§ Extracted data
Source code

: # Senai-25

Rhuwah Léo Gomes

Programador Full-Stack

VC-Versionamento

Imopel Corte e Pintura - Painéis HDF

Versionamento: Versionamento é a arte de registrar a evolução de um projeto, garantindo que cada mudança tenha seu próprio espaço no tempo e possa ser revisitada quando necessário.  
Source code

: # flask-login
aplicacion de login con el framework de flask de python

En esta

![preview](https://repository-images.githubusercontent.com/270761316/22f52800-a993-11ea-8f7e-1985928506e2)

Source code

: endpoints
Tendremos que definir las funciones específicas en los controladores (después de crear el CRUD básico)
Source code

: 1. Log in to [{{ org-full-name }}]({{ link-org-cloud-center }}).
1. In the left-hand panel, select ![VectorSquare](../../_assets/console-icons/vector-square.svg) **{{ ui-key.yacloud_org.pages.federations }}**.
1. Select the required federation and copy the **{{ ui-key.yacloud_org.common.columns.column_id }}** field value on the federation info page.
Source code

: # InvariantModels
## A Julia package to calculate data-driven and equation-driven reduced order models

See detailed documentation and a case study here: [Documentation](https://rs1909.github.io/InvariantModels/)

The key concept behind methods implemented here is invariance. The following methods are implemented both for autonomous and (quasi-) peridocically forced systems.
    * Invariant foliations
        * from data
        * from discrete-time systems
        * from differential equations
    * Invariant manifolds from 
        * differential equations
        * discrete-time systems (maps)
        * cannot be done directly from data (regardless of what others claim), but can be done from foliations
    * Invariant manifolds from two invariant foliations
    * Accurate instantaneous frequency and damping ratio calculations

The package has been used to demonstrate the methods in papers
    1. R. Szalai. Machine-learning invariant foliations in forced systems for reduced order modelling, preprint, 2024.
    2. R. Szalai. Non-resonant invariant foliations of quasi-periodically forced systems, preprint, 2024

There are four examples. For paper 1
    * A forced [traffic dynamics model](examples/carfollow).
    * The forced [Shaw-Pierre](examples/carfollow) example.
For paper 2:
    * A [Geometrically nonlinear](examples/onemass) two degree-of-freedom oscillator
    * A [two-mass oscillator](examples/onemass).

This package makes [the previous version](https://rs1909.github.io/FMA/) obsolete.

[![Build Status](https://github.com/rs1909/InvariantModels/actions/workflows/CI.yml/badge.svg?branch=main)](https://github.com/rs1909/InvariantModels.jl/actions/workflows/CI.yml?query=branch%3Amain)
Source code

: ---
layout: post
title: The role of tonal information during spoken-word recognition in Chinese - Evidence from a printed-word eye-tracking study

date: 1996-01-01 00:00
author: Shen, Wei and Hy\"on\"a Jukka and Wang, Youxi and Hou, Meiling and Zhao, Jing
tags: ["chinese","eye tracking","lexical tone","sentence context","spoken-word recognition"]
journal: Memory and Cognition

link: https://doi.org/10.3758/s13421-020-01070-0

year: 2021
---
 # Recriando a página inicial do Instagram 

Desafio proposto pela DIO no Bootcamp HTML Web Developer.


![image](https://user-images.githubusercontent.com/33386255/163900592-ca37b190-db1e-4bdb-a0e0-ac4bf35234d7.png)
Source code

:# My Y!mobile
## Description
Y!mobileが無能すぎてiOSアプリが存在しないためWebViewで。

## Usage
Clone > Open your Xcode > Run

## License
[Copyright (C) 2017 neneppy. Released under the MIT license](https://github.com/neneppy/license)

§ Work item
Copy out every line of the entries above that contains the word "methods".

§ Result for this exercise
The key concept behind methods implemented here is invariance. The following methods are implemented both for autonomous and (quasi-) peridocically forced systems.
The package has been used to demonstrate the methods in papers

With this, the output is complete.